## Page text
********

1.2 Kwh 12v house bank with JBD BMS which is charged mainly from a "stupid" charger just putting out 14.6 volts until the BMS disconnects.

Both of these are relying on disconnect from the BMS when the first cell reaches the set value for max voltage.

I realize that the sudden cut-off from a BMS may have implications for an alternator so that should be adressed seperately.

Jk BMs is good low cost FET based BMS but i wouldn’t trust it as propulsion bank BMS as the motor creates high surges and spikes that easily can fry the FETs and the fry 90% close so you have a problem. Eg if you catch a net and prop locks is a 99.99% chance your JK is toast. Additionally their FETs are not really well matched means your max current is 80% of rating.
Perfect for propulsion banks if staying in budget range is actually an Electrodacus BMS as its not carring any current and uses factory remote of eg MPPTs to control and switch sources on or off.
Also on of main reason i chose it because i run a Lifepo4 hybrid starter and service bank so starter and windlass can create high spikes and surges killi g a FET based BMS.

********

## Listed records
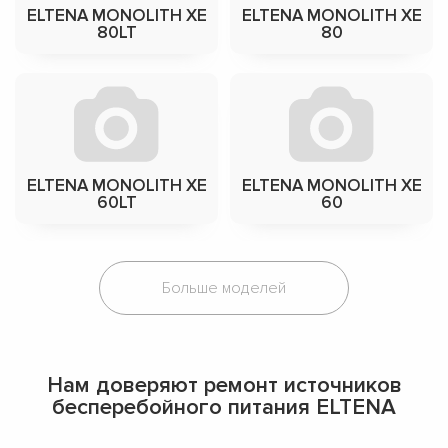
ELTENA MONOLITH XE
ELTENA MONOLITH XE
80LT
80
ELTENA MONOLITH XE
ELTENA MONOLITH XE
60LT
60
Больше моделей
Нам доверяют ремонт источников
бесперебойного питания ELTENA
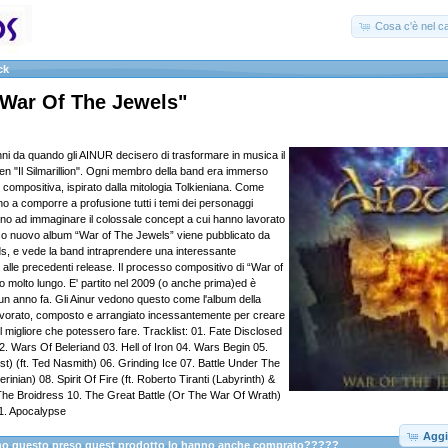
Cosa c'è nel ca
ck
"War Of The Jewels"
ni da quando gli AINUR decisero di trasformare in musica il
en "Il Silmarillion". Ogni membro della band era immerso
i compositiva, ispirato dalla mitologia Tolkieniana. Come
rono a comporre a profusione tutti i temi dei personaggi
arono ad immaginare il colossale concept a cui hanno lavorato
teso nuovo album “War of The Jewels” viene pubblicato da
, e vede la band intraprendere una interessante
 alle precedenti release. Il processo compositivo di “War of
o molto lungo. E' partito nel 2009 (o anche prima)ed è
un anno fa. Gli Ainur vedono questo come l'album della
avorato, composto e arrangiato incessantemente per creare
, il migliore che potessero fare. Tracklist: 01. Fate Disclosed
2. Wars Of Beleriand 03. Hell of Iron 04. Wars Begin 05.
st) (ft. Ted Nasmith) 06. Grinding Ice 07. Battle Under The
rinian) 08. Spirit Of Fire (ft. Roberto Tiranti (Labyrinth) &
The Broidress 10. The Great Battle (Or The War Of Wrath)
11. Apocalypse
Aggi
anno questo preso quest prodotto lo hanno anche comprato?????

********

Return, word for word, the part of the battery management thread that opens with the words containing "I realize that" and closes with "sources on or off.".

## Written solution
I realize that the sudden cut-off from a BMS may have implications for an alternator so that should be adressed seperately.

Jk BMs is good low cost FET based BMS but i wouldn’t trust it as propulsion bank BMS as the motor creates high surges and spikes that easily can fry the FETs and the fry 90% close so you have a problem. Eg if you catch a net and prop locks is a 99.99% chance your JK is toast. Additionally their FETs are not really well matched means your max current is 80% of rating.
Perfect for propulsion banks if staying in budget range is actually an Electrodacus BMS as its not carring any current and uses factory remote of eg MPPTs to control and switch sources on or off.